Frederick Augustus of Anhalt-Dessau (Friedrich August von Anhalt-Dessau) (23 September 1799 – 4 December 1864), was a German prince of the House of Ascania from the Anhalt-Dessau branch.

==Birth and family==
Frederick was born in Dessau on 23 September 1799 as the fourth (but third surviving son) of Frederick, Hereditary Prince of Anhalt-Dessau, by his wife Landgravine Amalie of Hesse-Homburg, daughter of Frederick V, Landgrave of Hesse-Homburg.

==Marriage and issue==
In Rumpenheim Castle in Offenbach am Main on 11 September 1832, Frederick Augustus married Princess Marie Luise Charlotte of Hesse-Kassel (b. Copenhagen, 9 May 1814 – d. Schloss Hohenburg, 28 July 1895).

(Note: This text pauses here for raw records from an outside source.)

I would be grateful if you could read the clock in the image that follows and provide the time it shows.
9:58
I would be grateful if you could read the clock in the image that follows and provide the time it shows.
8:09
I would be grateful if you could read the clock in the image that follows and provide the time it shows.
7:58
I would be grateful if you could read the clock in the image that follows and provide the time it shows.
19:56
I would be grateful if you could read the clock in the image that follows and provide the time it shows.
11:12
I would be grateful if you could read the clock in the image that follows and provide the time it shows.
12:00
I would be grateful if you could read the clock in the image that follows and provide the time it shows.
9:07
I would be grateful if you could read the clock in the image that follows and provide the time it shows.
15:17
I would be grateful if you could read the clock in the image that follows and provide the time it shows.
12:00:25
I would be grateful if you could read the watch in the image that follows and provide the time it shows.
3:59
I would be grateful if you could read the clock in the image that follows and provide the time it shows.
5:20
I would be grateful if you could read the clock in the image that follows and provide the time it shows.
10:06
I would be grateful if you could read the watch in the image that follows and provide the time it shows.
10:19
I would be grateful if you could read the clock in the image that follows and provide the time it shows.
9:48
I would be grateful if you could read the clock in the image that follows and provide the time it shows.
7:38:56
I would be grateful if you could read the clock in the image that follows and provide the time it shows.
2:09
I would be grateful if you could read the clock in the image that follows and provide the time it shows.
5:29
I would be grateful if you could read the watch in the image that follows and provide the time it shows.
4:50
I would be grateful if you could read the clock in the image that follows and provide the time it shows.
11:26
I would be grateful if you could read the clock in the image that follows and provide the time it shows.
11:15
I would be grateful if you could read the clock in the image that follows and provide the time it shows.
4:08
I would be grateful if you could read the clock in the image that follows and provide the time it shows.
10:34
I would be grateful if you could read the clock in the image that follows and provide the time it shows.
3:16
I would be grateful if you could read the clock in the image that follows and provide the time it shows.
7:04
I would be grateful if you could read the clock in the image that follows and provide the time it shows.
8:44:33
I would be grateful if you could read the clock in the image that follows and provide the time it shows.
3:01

She was the daughter of Prince William of Hesse-Kassel and Princess Louise Charlotte of Denmark, sister of King Christian VIII of Denmark. Marie was an older sister of the later Queen Louise, wife of King Christian IX of Denmark.

They had three daughters:
1. Adelaide Marie (b. Dessau, 25 December 1833 – d. Königstein Castle, 24 November 1916), married on 23 April 1851 to Adolphe, last Duke of Nassau and first Grand Duke of Luxembourg. The current Grand Duke of Luxembourg, Henri, is her direct descendant.
2. Bathildis Amalgunde (b. Dessau, 29 December 1837 – d. Náchod Castle, Bohemia, 10 February 1902), married on 30 May 1862 to Prince William of Schaumburg-Lippe. Her eldest daughter, Charlotte, was the wife of William II, the last King of Württemberg and, through one of her younger daughters, Adelaide, she was the grandmother of the last head of the Wettin branch of Saxe-Altenburg, George Moritz.
3. Hilda Charlotte (b. Dessau, 13 December 1839 – d. Dessau, 22 December 1926).

==Death==
Prince Frederick died on 4 December 1864 in Dessau, aged 65. Princess Marie survived him by 30 years and died on 28 July 1895 in Schloss Hohenburg in Lenggries in Bavaria.

He was buried, alongside his wife, in the Marienkirche, Dessau, until WWI, after which their bodies were transferred to Berenhorst crypt in the Friedhof I, Dessau, Germany.